The American Red Cross and local governments in the impact area have asked the Church to provide family hygiene kits (soap, toothpaste, toothbrushes, combs, hand towels) for thousands of families forced out of their homes by flooding and wind damage. Tens of thousands of hygiene kits were pre-positioned in the Church’s southeast regional storehouses, and more hygiene kits are in the resupply shipment from Salt Lake.
Local Church leaders who serve as lay volunteers have been watching over their congregation members since storm warnings began last week. Many members evacuated from coastal areas to take shelter in Church meetinghouses and with other Church members in Alexandria, Louisiana; and in Jackson and Hattiesburg, Mississippi.
To date, congregational leaders have received no reports of deaths or serious injuries among Latter-day Saints in the disaster area. However, among the most heartrending aspects of this disaster is that hundreds, if not thousands, of people remain unaccounted for including some Church members whom local leaders have not yet been able to contact.
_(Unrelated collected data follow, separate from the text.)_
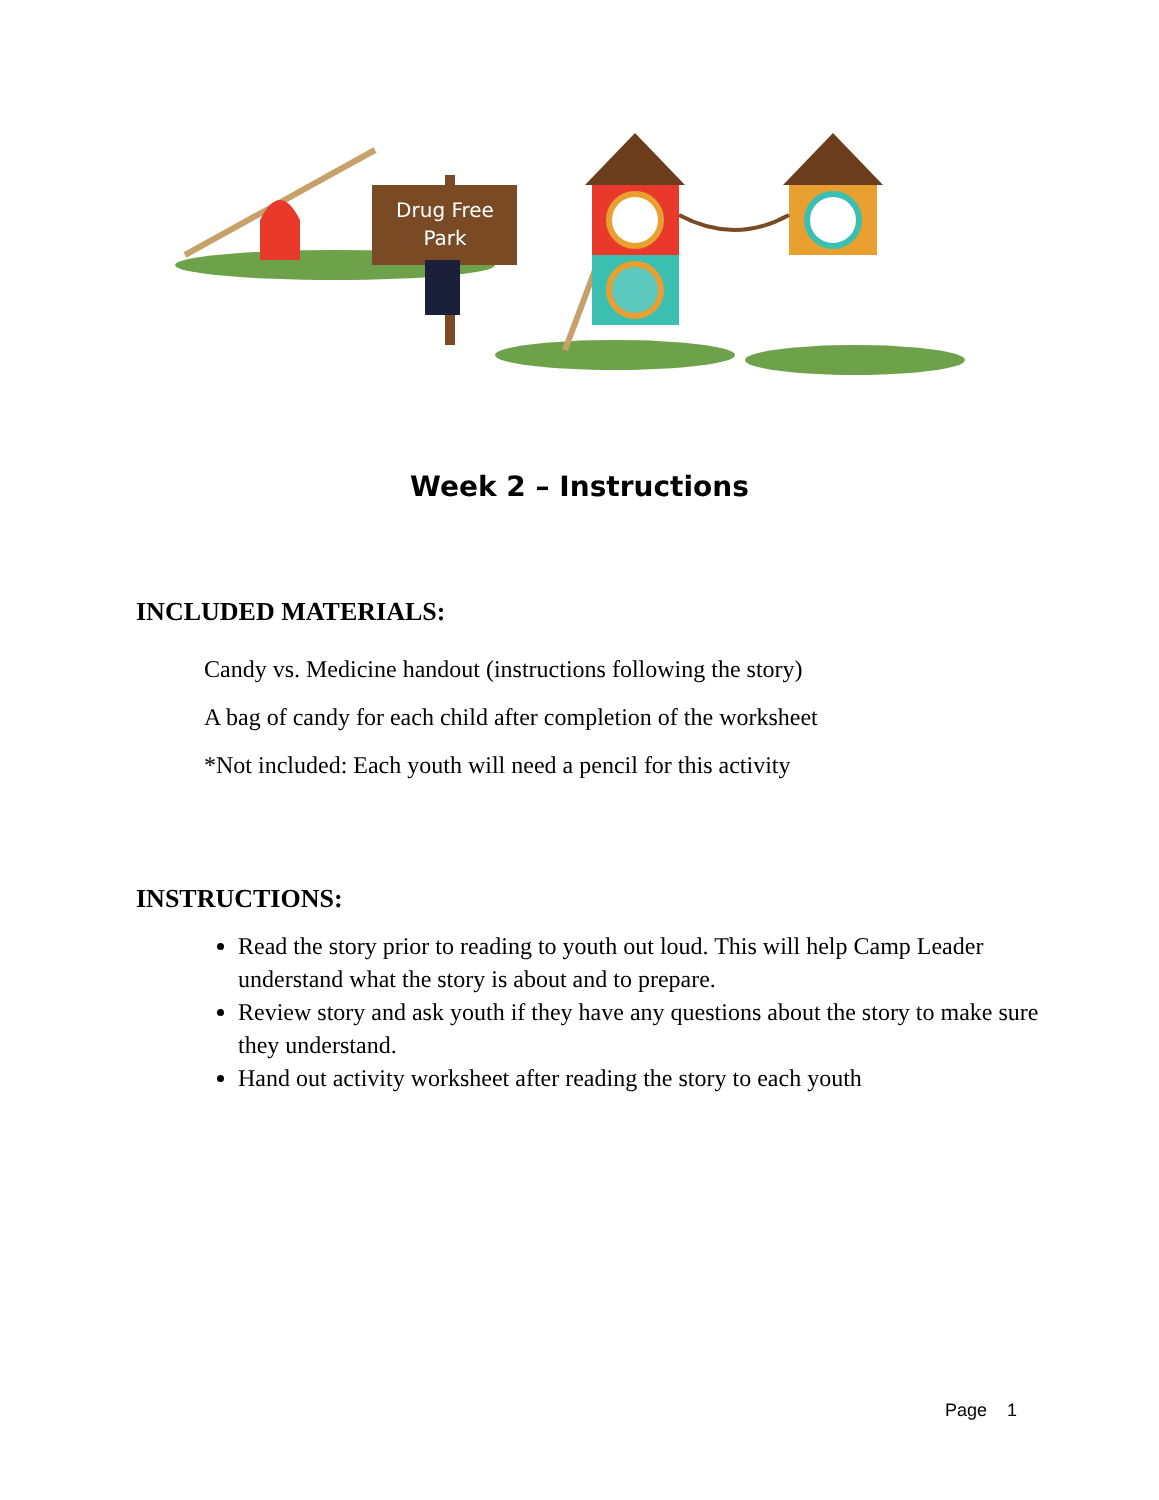Drug Free
Park
Week 2 – Instructions
INCLUDED MATERIALS:
Candy vs. Medicine handout (instructions following the story)
A bag of candy for each child after completion of the worksheet
*Not included: Each youth will need a pencil for this activity
INSTRUCTIONS:
Read the story prior to reading to youth out loud. This will help Camp Leader understand what the story is about and to prepare.
Review story and ask youth if they have any questions about the story to make sure they understand.
Hand out activity worksheet after reading the story to each youth
Page 1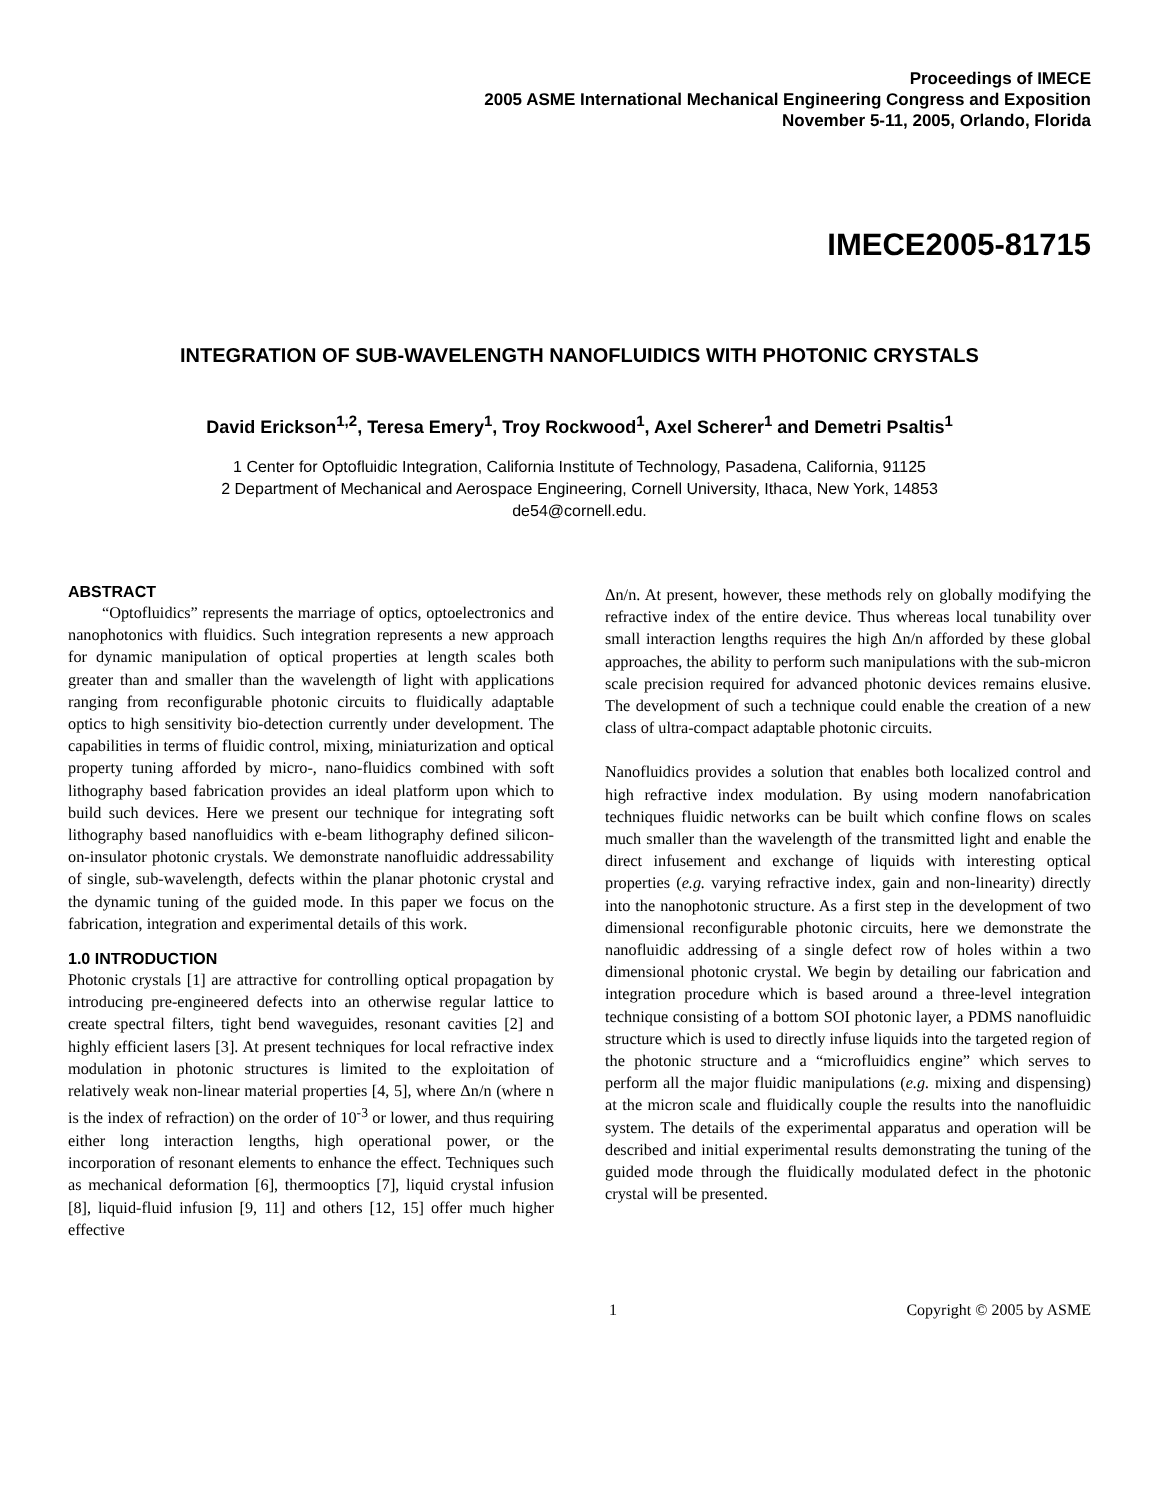Proceedings of IMECE
2005 ASME International Mechanical Engineering Congress and Exposition
November 5-11, 2005, Orlando, Florida
IMECE2005-81715
INTEGRATION OF SUB-WAVELENGTH NANOFLUIDICS WITH PHOTONIC CRYSTALS
David Erickson<sup>1,2</sup>, Teresa Emery<sup>1</sup>, Troy Rockwood<sup>1</sup>, Axel Scherer<sup>1</sup> and Demetri Psaltis<sup>1</sup>
1 Center for Optofluidic Integration, California Institute of Technology, Pasadena, California, 91125
2 Department of Mechanical and Aerospace Engineering, Cornell University, Ithaca, New York, 14853
de54@cornell.edu.
ABSTRACT
“Optofluidics” represents the marriage of optics, optoelectronics and nanophotonics with fluidics. Such integration represents a new approach for dynamic manipulation of optical properties at length scales both greater than and smaller than the wavelength of light with applications ranging from reconfigurable photonic circuits to fluidically adaptable optics to high sensitivity bio-detection currently under development. The capabilities in terms of fluidic control, mixing, miniaturization and optical property tuning afforded by micro-, nano-fluidics combined with soft lithography based fabrication provides an ideal platform upon which to build such devices. Here we present our technique for integrating soft lithography based nanofluidics with e-beam lithography defined silicon-on-insulator photonic crystals. We demonstrate nanofluidic addressability of single, sub-wavelength, defects within the planar photonic crystal and the dynamic tuning of the guided mode. In this paper we focus on the fabrication, integration and experimental details of this work.
1.0 INTRODUCTION
Photonic crystals [1] are attractive for controlling optical propagation by introducing pre-engineered defects into an otherwise regular lattice to create spectral filters, tight bend waveguides, resonant cavities [2] and highly efficient lasers [3]. At present techniques for local refractive index modulation in photonic structures is limited to the exploitation of relatively weak non-linear material properties [4, 5], where Δn/n (where n is the index of refraction) on the order of 10<sup>-3</sup> or lower, and thus requiring either long interaction lengths, high operational power, or the incorporation of resonant elements to enhance the effect. Techniques such as mechanical deformation [6], thermooptics [7], liquid crystal infusion [8], liquid-fluid infusion [9, 11] and others [12, 15] offer much higher effective
Δn/n. At present, however, these methods rely on globally modifying the refractive index of the entire device. Thus whereas local tunability over small interaction lengths requires the high Δn/n afforded by these global approaches, the ability to perform such manipulations with the sub-micron scale precision required for advanced photonic devices remains elusive. The development of such a technique could enable the creation of a new class of ultra-compact adaptable photonic circuits.
Nanofluidics provides a solution that enables both localized control and high refractive index modulation. By using modern nanofabrication techniques fluidic networks can be built which confine flows on scales much smaller than the wavelength of the transmitted light and enable the direct infusement and exchange of liquids with interesting optical properties (e.g. varying refractive index, gain and non-linearity) directly into the nanophotonic structure. As a first step in the development of two dimensional reconfigurable photonic circuits, here we demonstrate the nanofluidic addressing of a single defect row of holes within a two dimensional photonic crystal. We begin by detailing our fabrication and integration procedure which is based around a three-level integration technique consisting of a bottom SOI photonic layer, a PDMS nanofluidic structure which is used to directly infuse liquids into the targeted region of the photonic structure and a “microfluidics engine” which serves to perform all the major fluidic manipulations (e.g. mixing and dispensing) at the micron scale and fluidically couple the results into the nanofluidic system. The details of the experimental apparatus and operation will be described and initial experimental results demonstrating the tuning of the guided mode through the fluidically modulated defect in the photonic crystal will be presented.
1 Copyright © 2005 by ASME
Church missionaries were evacuated last weekend from coastal areas in Louisiana and Mississippi. All are now safely accounted for. Many missionaries are providing assistance with relief efforts, especially in clearing away debris and distributing supplies.
Past experience with severe hurricanes in the Southeast prompted the Church to pre-position relief supplies in its regional storehouses in Texas, Louisiana, Georgia and Florida. This preparation plus the transport capabilities of the Church’s welfare program trucking system have enabled the Church to respond quickly to meet the needs of its members and others affected by Katrina, one of the worst natural disasters in U.S. history.
In Utah, Governor Jon Huntsman Jr. has announced that the state will provide temporary housing for 1,000 people left homeless by Katrina. At the request of state officials, the Church will assist with feeding the evacuees, who are expected to arrive in Salt Lake City over the weekend.
Since its earliest years, The Church of Jesus Christ of Latter-day Saints has organized to assist its members to provide for the physical, spiritual, social and emotional welfare of themselves and others. The Church’s emergency response efforts and other humanitarian services are provided in accordance with Christian principles of caring and concern for others.
Humanitarian efforts are financially supported through the voluntary contributions of Church members who fast one day each month and donate at least the value of the meals missed. Donations from friends of the Church also support emergency relief and other humanitarian programs.